10. Soya Chunks Salad

This Soya Chunks Salad combines tender soya chunks with vegetables and a tangy dressing. This makes it the perfect light meal or healthy snack.

Ingredients:

  • 1 cup – Fortune Soya chunks
  • 1 medium – Onion (cut into chunks)
  • 1 medium – Capsicum (cut into chunks)
  • 1 medium – Carrot (cut into cubes)
  • 6-7 – Button mushrooms (quartered)
  • 1 – Gherkin (roughly chopped)
  • 4-5 slices – Pickled jalapeños (roughly chopped)
  • A handful of sweet corn kernels
  • A handful of olives
  • ½ cup of salad leaves (such as iceberg lettuce or lollo rosso)
  • Baked bread croutons (optional)
  • 5 tablespoons – Hung yoghurt
  • 1 tablespoon – Mustard sauce
  • 1 tablespoon of low-fat mayonnaise
  • 1 teaspoon – Low-fat cheese spread (any flavour)
  • 2 teaspoons of tomato ketchup
  • 2 teaspoons – Red chilli sauce
  • Salt to taste
  • White pepper powder to taste

Recipe:

  1. Prepare Soya Chunks: Soak 1 cup of soya chunks in lukewarm water for about an hour. Drain and boil them in salted water for 8-10 minutes. Once done, drain, calm, and squeeze out the excess water.
  2. Prepare Vegetables: Chop all the vegetables as specified and set them aside.
  3. Make the Dressing: In a bowl, combine five tablespoons of hung yoghurt, one tablespoon of mustard sauce, one tablespoon of low-fat mayonnaise, one teaspoon of low-fat cheese spread, two teaspoons of tomato ketchup, two teaspoons of red chilli sauce, salt, and white pepper powder.

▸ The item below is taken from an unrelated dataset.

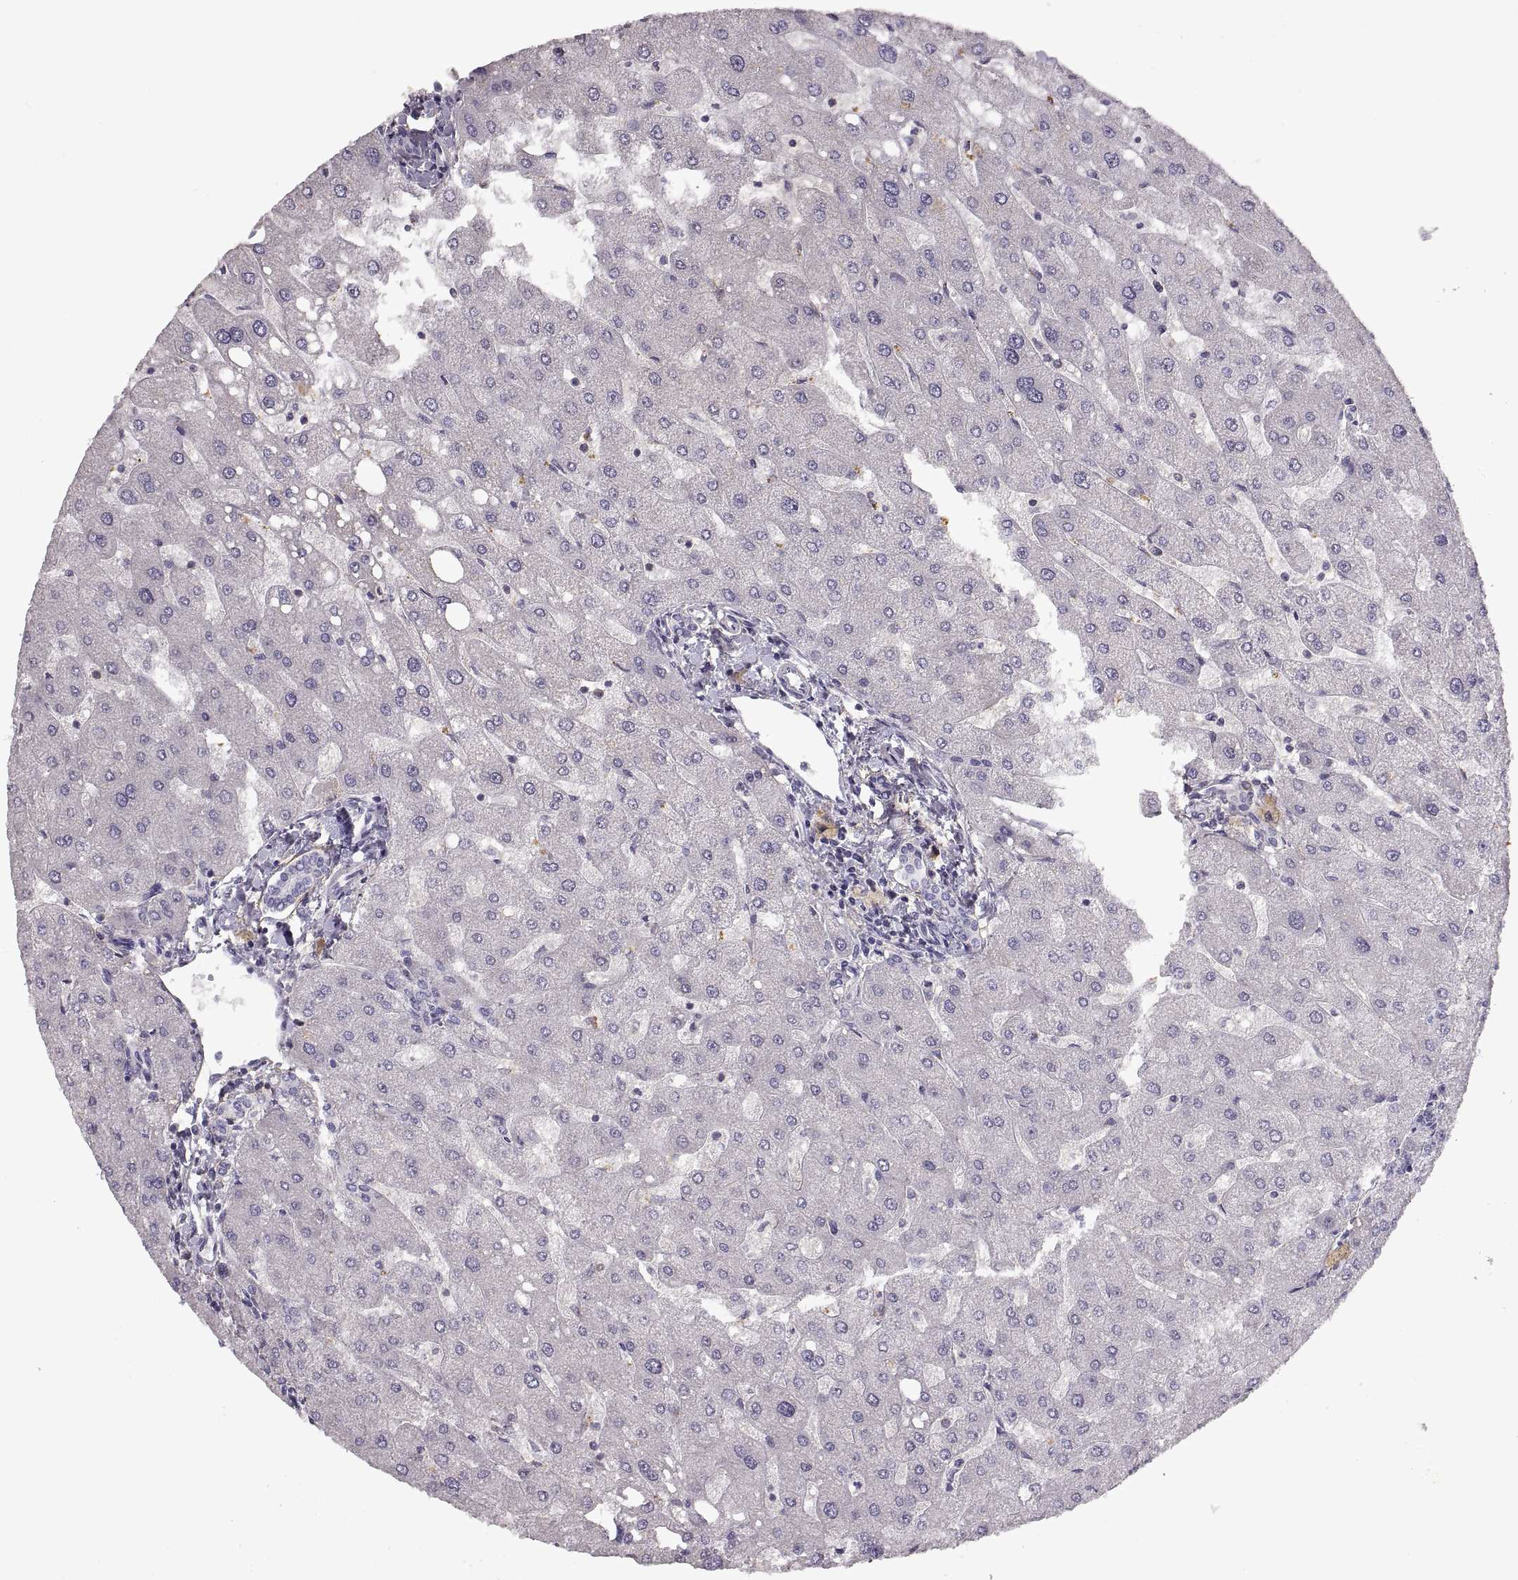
{"staining": {"intensity": "negative", "quantity": "none", "location": "none"}, "tissue": "liver", "cell_type": "Cholangiocytes", "image_type": "normal", "snomed": [{"axis": "morphology", "description": "Normal tissue, NOS"}, {"axis": "topography", "description": "Liver"}], "caption": "Immunohistochemical staining of unremarkable liver reveals no significant expression in cholangiocytes. (DAB (3,3'-diaminobenzidine) immunohistochemistry, high magnification).", "gene": "ADAM11", "patient": {"sex": "male", "age": 67}}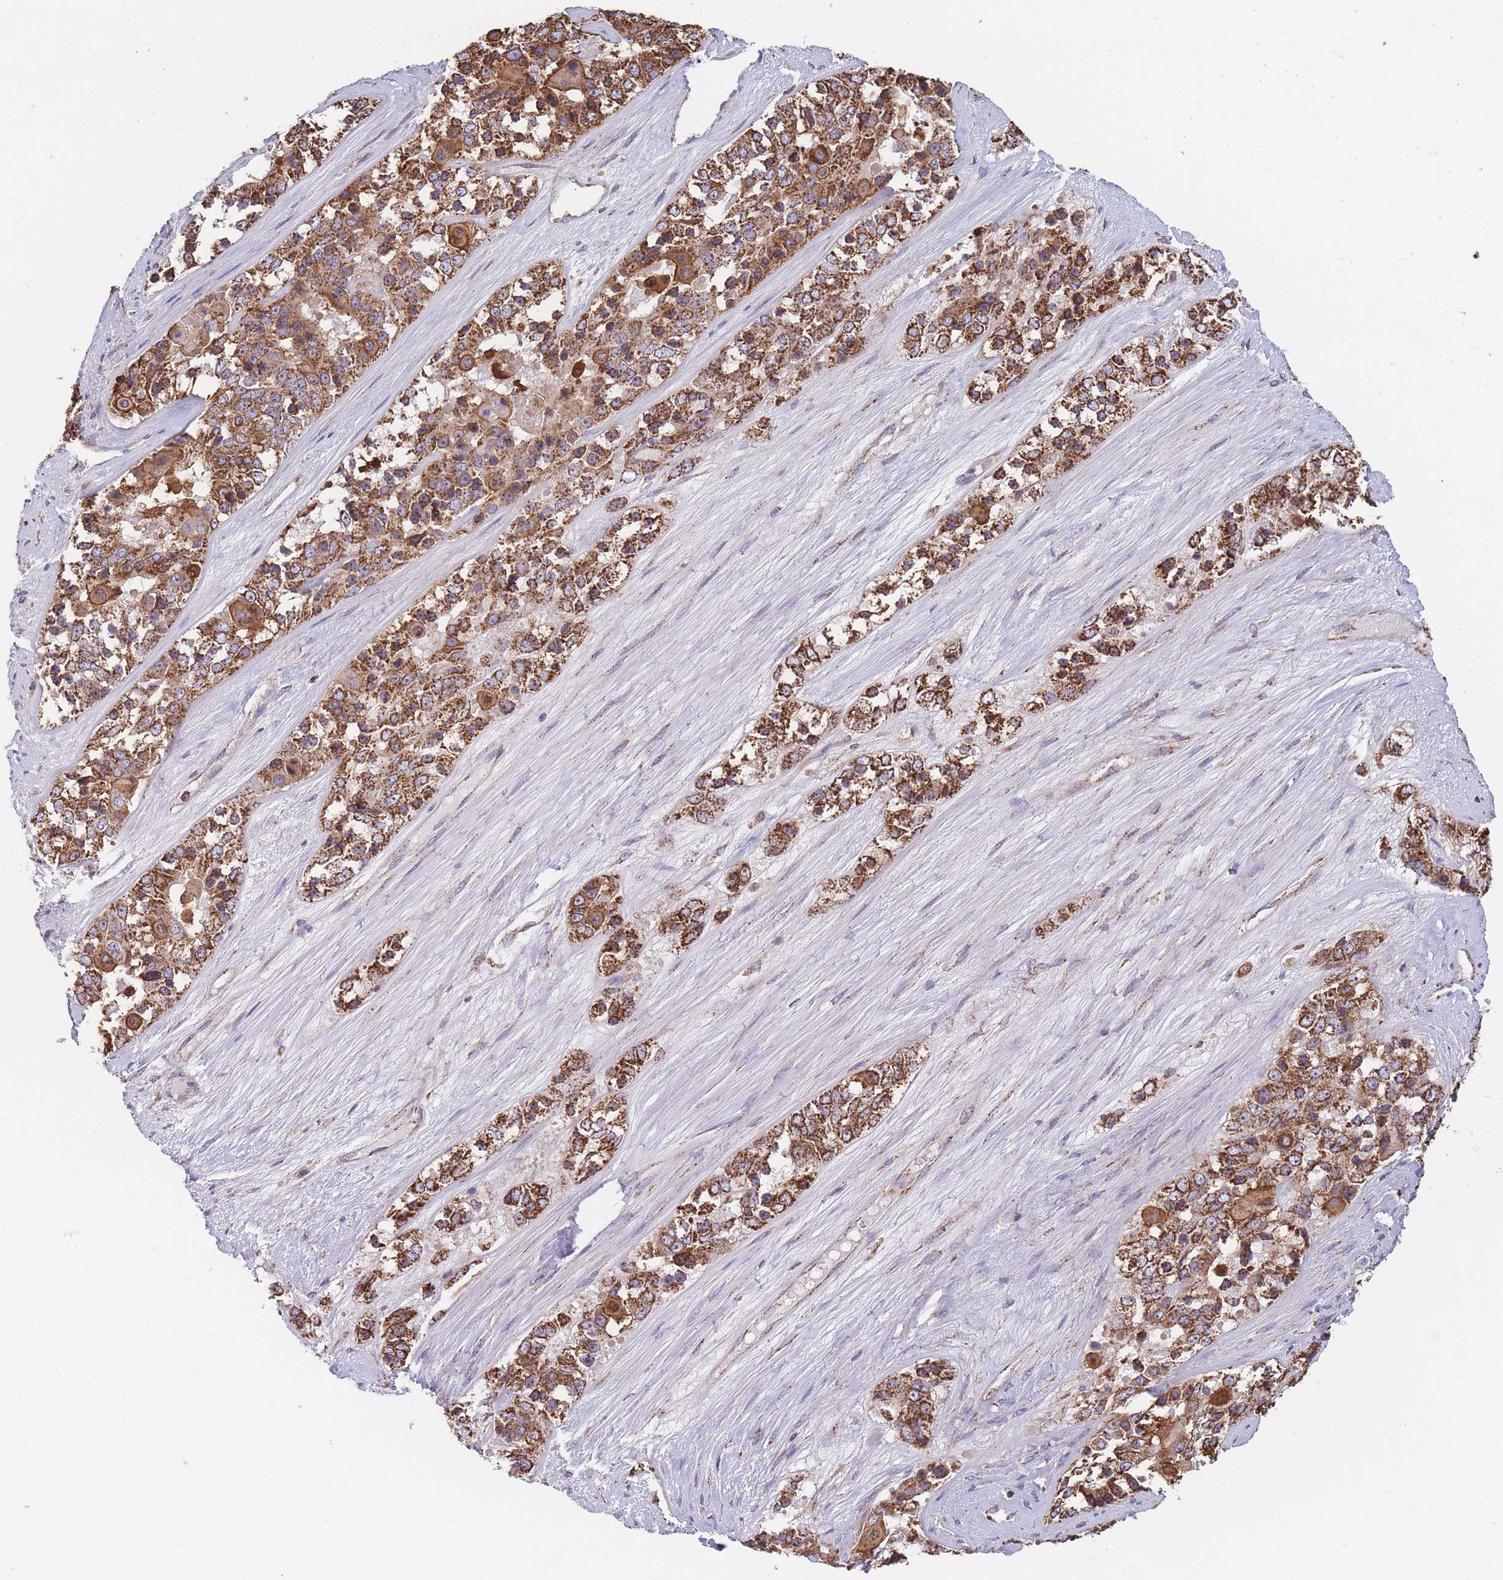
{"staining": {"intensity": "strong", "quantity": ">75%", "location": "cytoplasmic/membranous"}, "tissue": "ovarian cancer", "cell_type": "Tumor cells", "image_type": "cancer", "snomed": [{"axis": "morphology", "description": "Carcinoma, endometroid"}, {"axis": "topography", "description": "Ovary"}], "caption": "Brown immunohistochemical staining in human endometroid carcinoma (ovarian) displays strong cytoplasmic/membranous positivity in approximately >75% of tumor cells.", "gene": "FKBP8", "patient": {"sex": "female", "age": 51}}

Mix well and refrigerate the dressing to chill.
  4. Stir-Fry Soya Chunks: Heat a pan over a high flame. Add the soaked soya chunks and stir-fry for 2-3 minutes until they turn light golden brown. Remove and set aside.
  5. Sauté Vegetables: In the same pan, on high flame, sauté the onions and capsicum for about 20 seconds and transfer them to a bowl. Next, add the carrots and sauté for a minute before removing them. Finally, ensure the pan is hot, add the mushrooms, and sauté for just 30 seconds before removing them.
  6. Assemble the Salad: Cool the sautéed vegetables and combine them in a bowl. Add salad leaves, sweet corn, olives, gherkin, and pickled jalapeños. Add the stir-fried soya chunks to the mix. 
  7. Salad Dressing: Pour the chilled dressing over the salad and toss it gently to ensure even coating. Sprinkle baked bread croutons on top if desired.

This Soya Chunks Salad is a delightful blend of textures and flavours. It offers a nutritious option that’s both satisfying and light. It’s perfect for those seeking a protein-rich meal without compromising on taste.

This protein day, welcome the goodness of protein on your plate!